No external marker can give me the nuanced feedback I get from marking my own students extended writing. Neither can their comments effectively reference the ideas I emphasised in class. My marking is also part of how I build a relationship with my students. My departmental colleagues might be able to mark for me. They are engaged in teaching the same SOW and material, using the same books, towards the same exam, actively thinking about the same challenges. However, it wouldn’t be anyone actively engaged in the challenges of delivering that material that would be doing the marking. It might not even be a subject specialist.

It is worse than this though. I remember years ago being asked by my niece to help with her history GCSE coursework. It was a board set piece I had coincidentally just been doing with my own class. (I am an upright type and didn’t do anything reprehensible.) However, it was startling how differently another teacher had framed the same task. I couldn’t say anything constructive because the way my school had interpreted the task and presented it to the students just did not match her school’s approach.

I can hear my colleagues teaching the same material as I do when I walk along the corridor. The stress is on different elements in terms of content and writing technique. We all seem to get to the same end point but I can’t pick up the threads of a colleagues teaching easily. The route towards an explanation, arguments chosen, examples used and aspects of technique prioritised all change with the teacher. My colleagues might all get fabulous results with the resources they use but I can’t resist tweaking some of them, to make them fit with my approach, my priorities. When I mark, only I really ‘get’ the context that work comes from. When I have not marked timed written work myself I can only feedback to the class effectively if I take quite a bit of time looking over the papers.

This is why I also have such a strong objection to classes being shared between more than one teacher. The very idea that teaching can be reduced to something so mechanistic that it does not matter WHO the teacher is that appears to deliver the next bit of the material is anathema to my view of what good teaching means.

I am not so foolish as to adopt an extreme position that dismisses all possibility of analysing the separate aspects of a teacher’s job. The reductionist approach of scientific method, analysing isolated parts of what a teacher does, can be useful. I have been able to lop off weak aspects of my teaching and make the whole better. I wouldn’t entirely dismiss the idea of external markers. I currently only tend to mark tests and weekly extended writing, which I largely set for homework. I don’t have time to mark class notes and perhaps that could be done externally, rather than not at all. For other subjects or at different key stages (I only teach year 10 and above) what can usefully be marked externally would be different and for some marking loads are totally unreasonable currently. I can see that there will be wide variation in what is appropriate but if a  teacher does have lots of work that could reasonably be marked by someone else I wonder if it needs to be marked at all, or in the case of some forms of homework, did it ever need to be set?

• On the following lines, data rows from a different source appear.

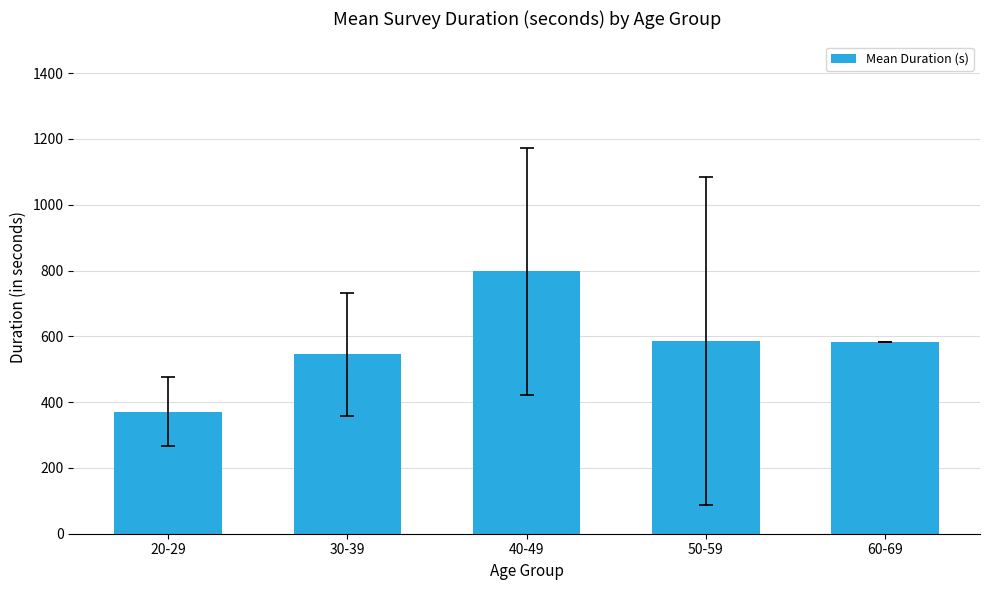

The value at 60-69 is 582.0. True or false?

True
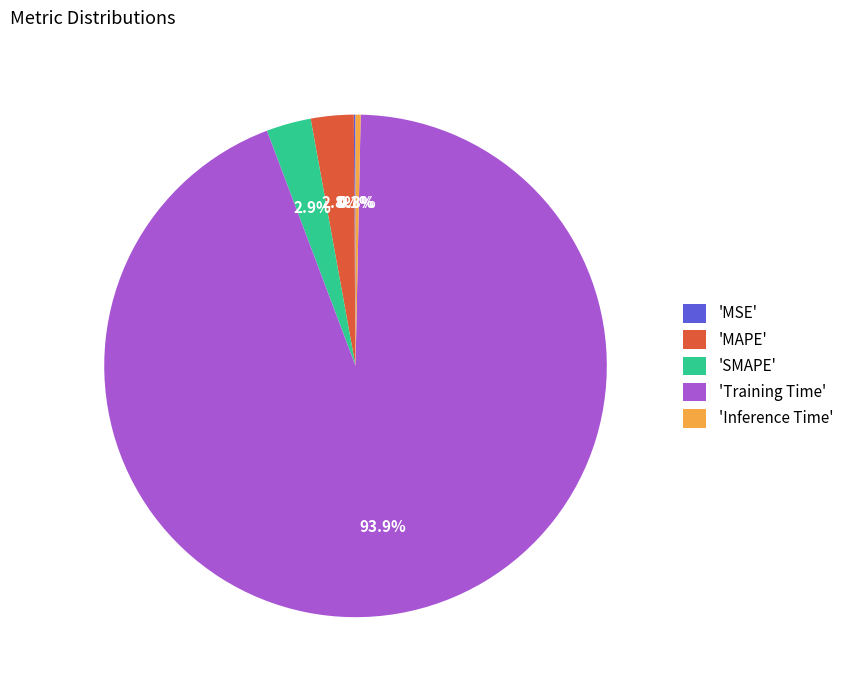

What percentage is NOT represented by 'Training Time'?

6.1%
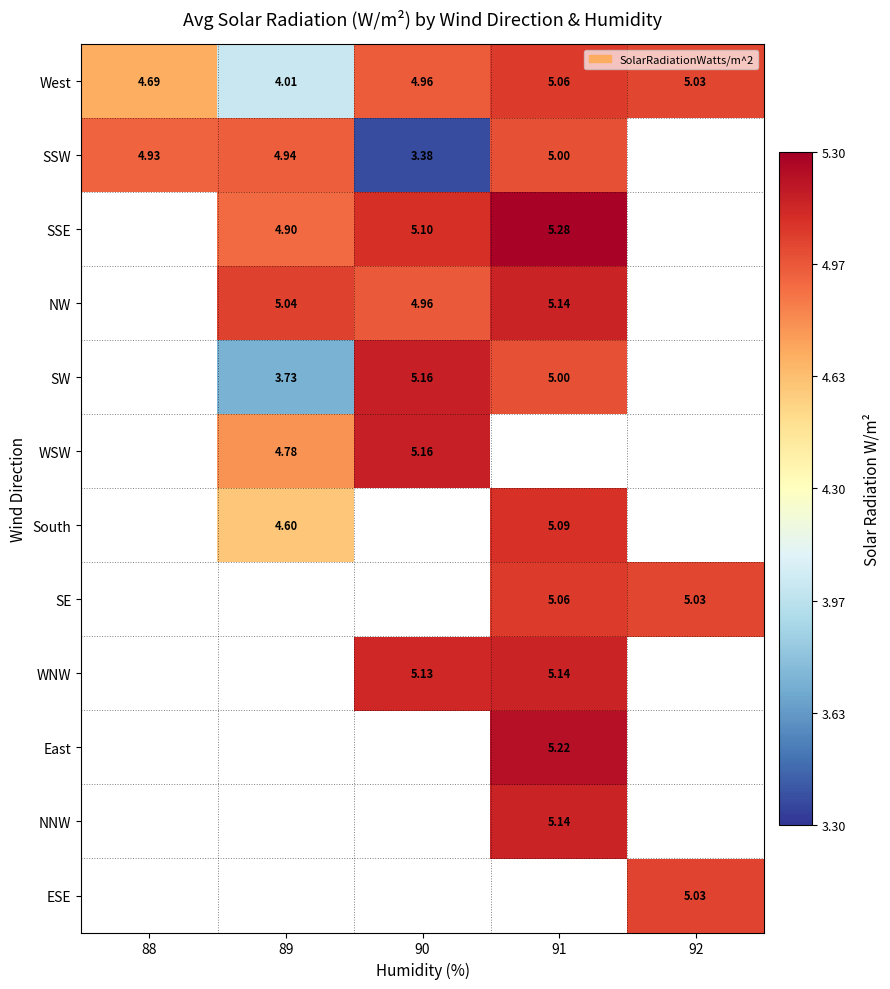

List the series in order of their peak value, highest first.

SSE, East, SW, WSW, NW, WNW, NNW, South, West, SE, ESE, SSW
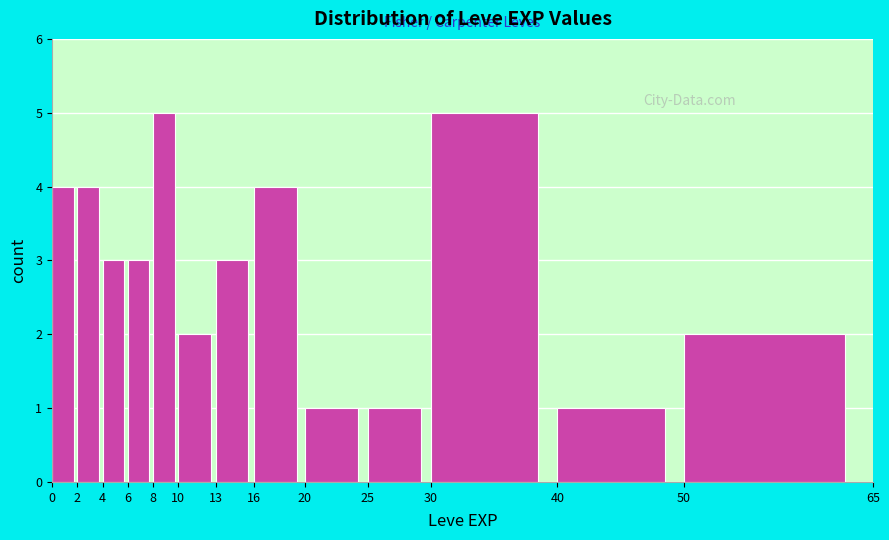

Reading left to right, list every bar in this chart as the range it spans on the x-axis followed by its height. The values are not printed on the chart, so give them approximately, as read against the axis.

0 to 2: 4
2 to 4: 4
4 to 6: 3
6 to 8: 3
8 to 10: 5
10 to 13: 2
13 to 16: 3
16 to 20: 4
20 to 25: 1
25 to 30: 1
30 to 40: 5
40 to 50: 1
50 to 65: 2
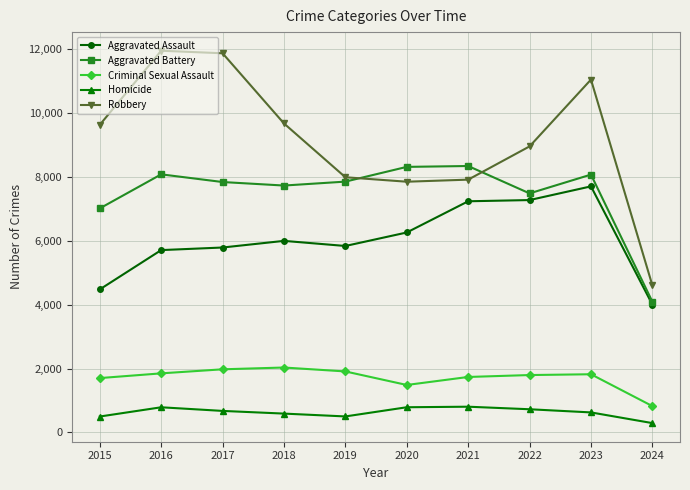

Between 2015 and 2021, which series saw the biggest shift?

Aggravated Assault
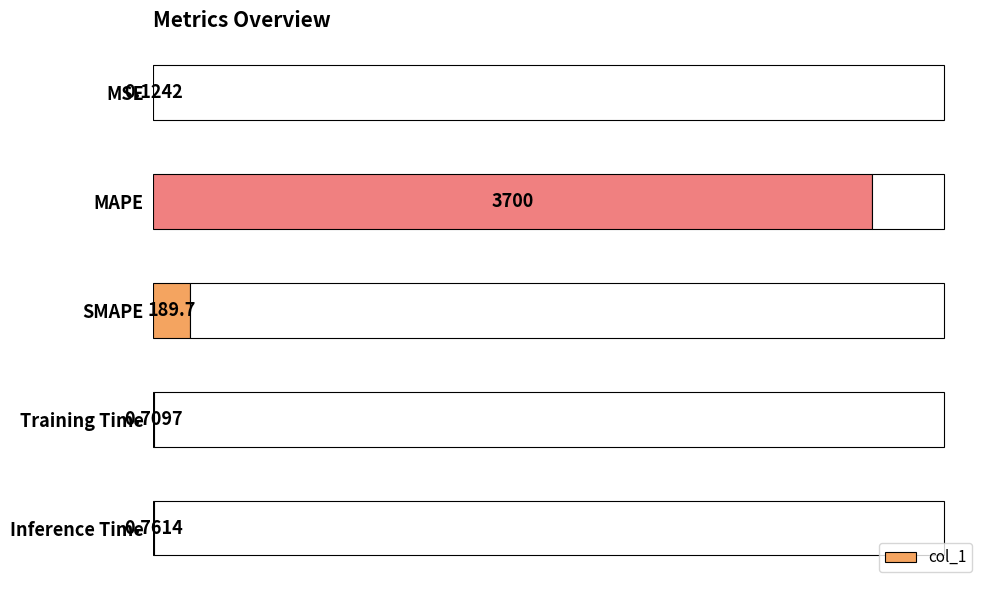

Where is col_1 nearest to the value 1850?

SMAPE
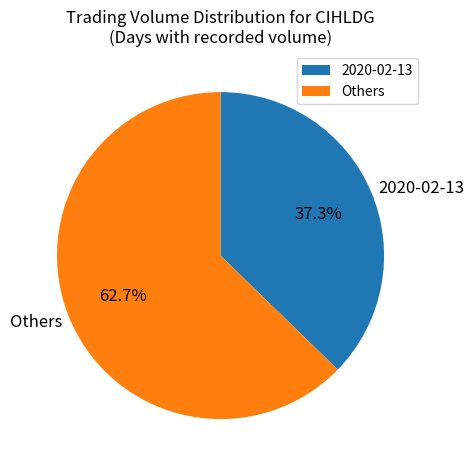

Rank the categories by value from lowest to highest.

2020-02-13, Others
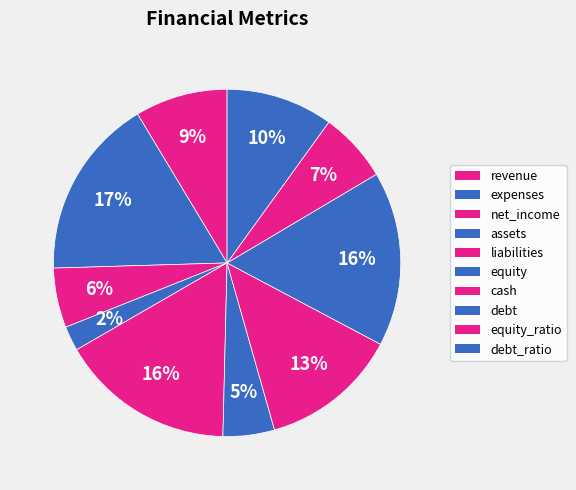

To the nearest percent, what is the average slice percentage?

10%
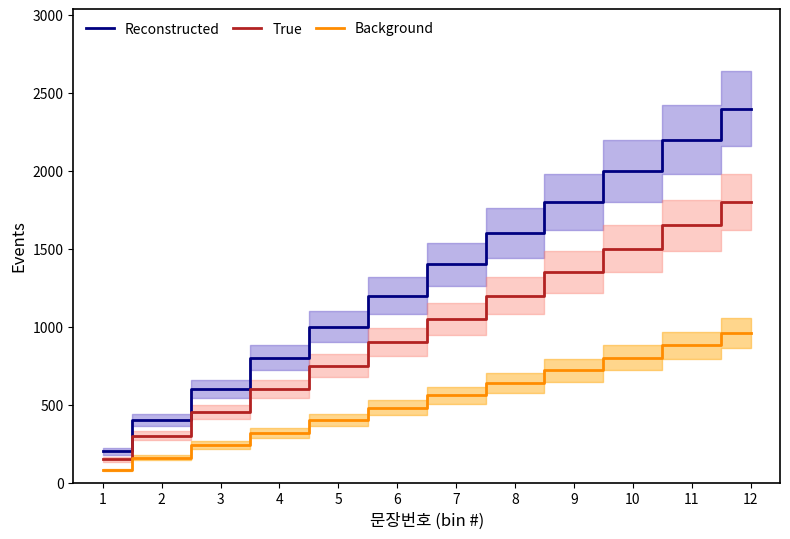

Reading right to left, what are all the values shown in this chart?

Reconstructed: 2400	2200	2000	1800	1600	1400	1200	1000	800	600	400	200
True: 1800	1650	1500	1350	1200	1050	900	750	600	450	300	150
Background: 960	880	800	720	640	560	480	400	320	240	160	80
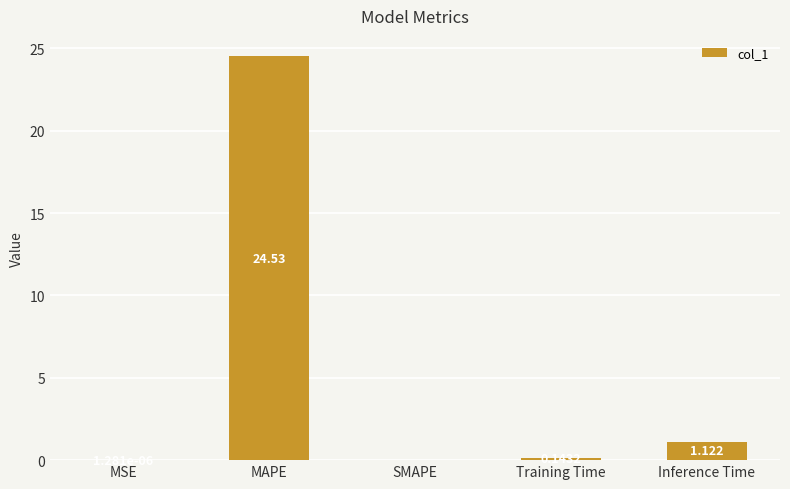

Which label corresponds to the largest value in the chart?

MAPE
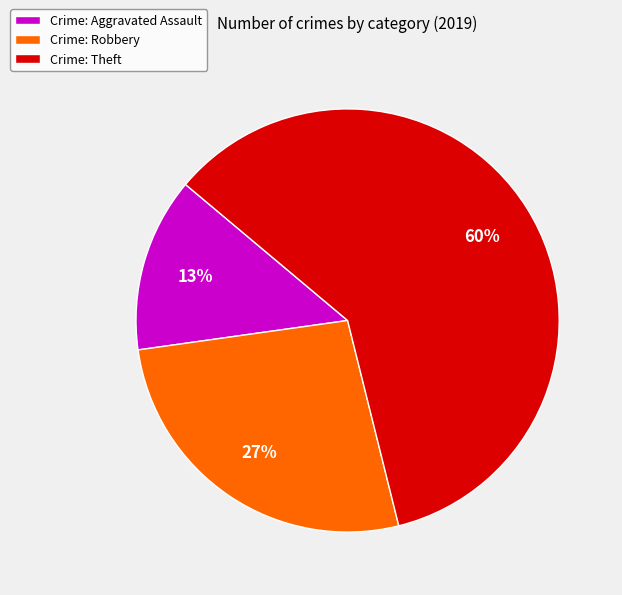

How many slices are in this pie chart?

3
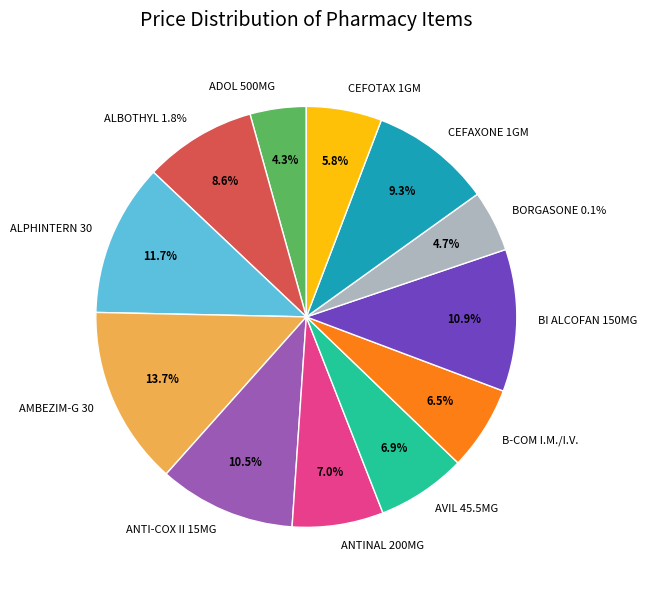

What is the largest slice in the pie chart?

AMBEZIM-G 30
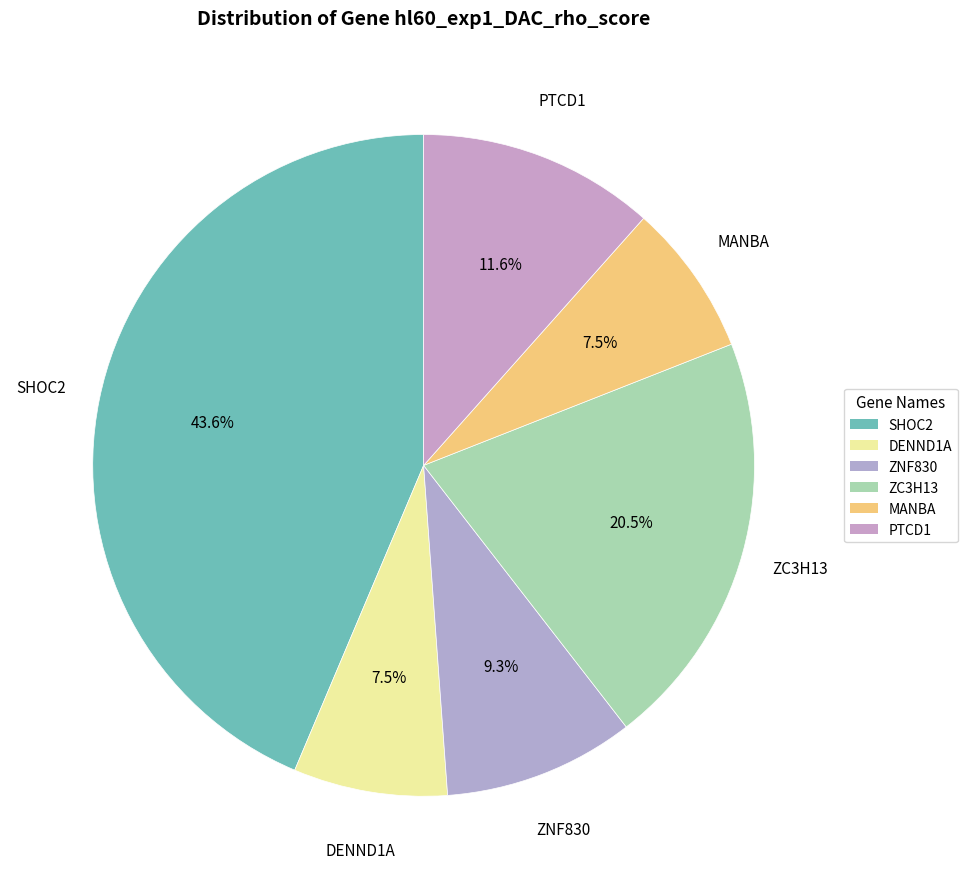

Is there a majority slice in this chart?

No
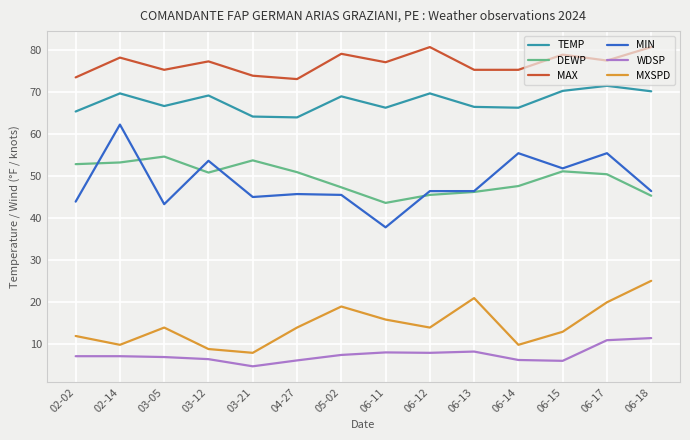

Is the value of MIN at 03-21 greater than the value of DEWP at 06-15?

No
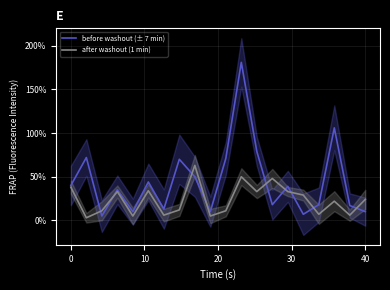

What are all the series names shown in the legend?

before washout (± 7 min), after washout (1 min)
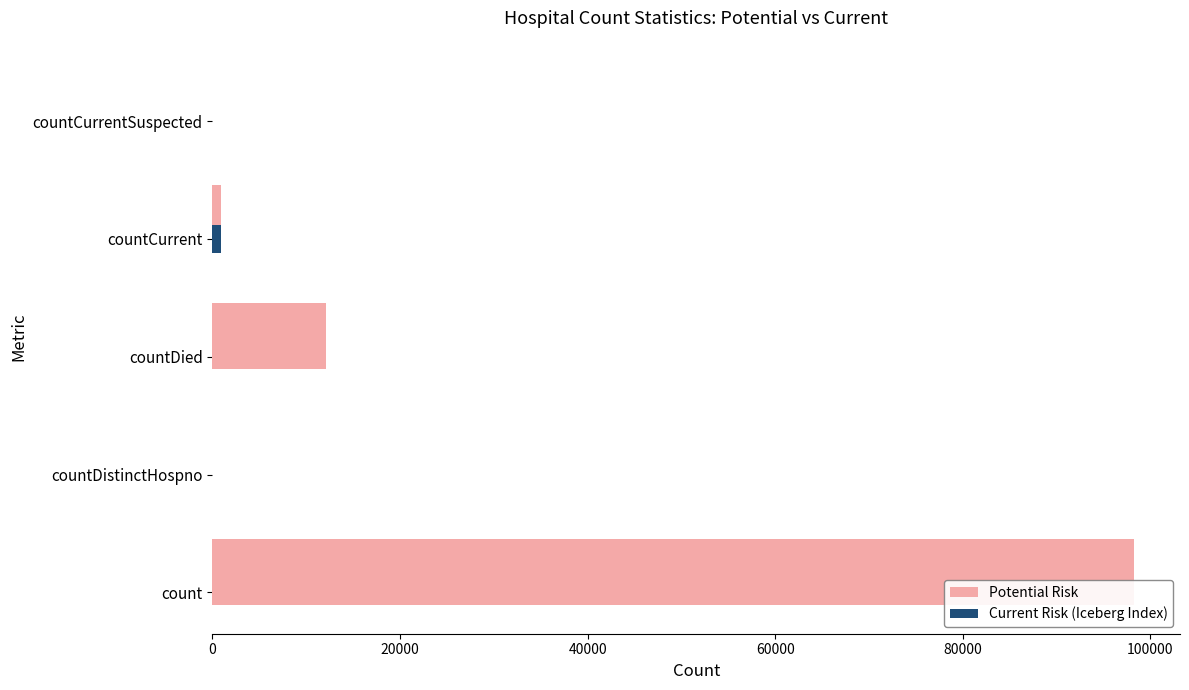

How many series are shown in this chart?

2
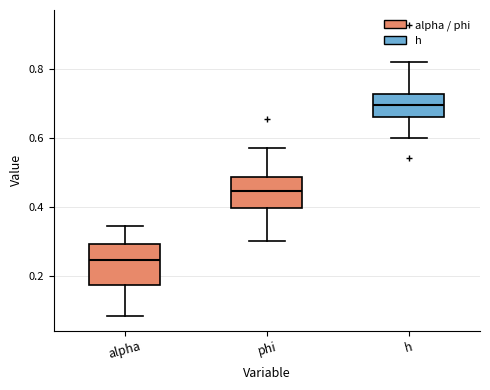

Which box has the lowest median line?

alpha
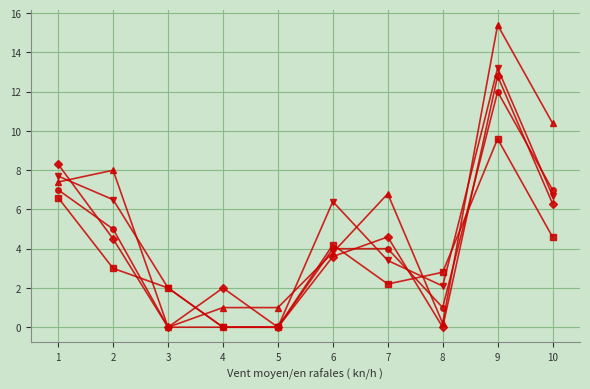

What is the total value across all series at 7?

21.0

I do believe it is symptomatic of a horrible malaise in education that for many teaching is so often viewed in a mechanistic, reductionist way. We see the impact of this in the way KS3 and GCSE classes are shared between teachers, the way teachers are graded from a few lesson observations and in the way fads are enforced using check box lists. We see trainers and SLT suggesting that by following a recipe, adding up a mish-mash of individual bits of ‘good practice,’ you can create a whole thing of worth – a Frankenstein’s monster more like.

I will gladly use research, gladly analyse individual parts of my practice or even allow others to do bits of my job but ONLY when the starting point is to acknowledge the challenges innate in taking apart something as complex and interdependent as the act of teaching.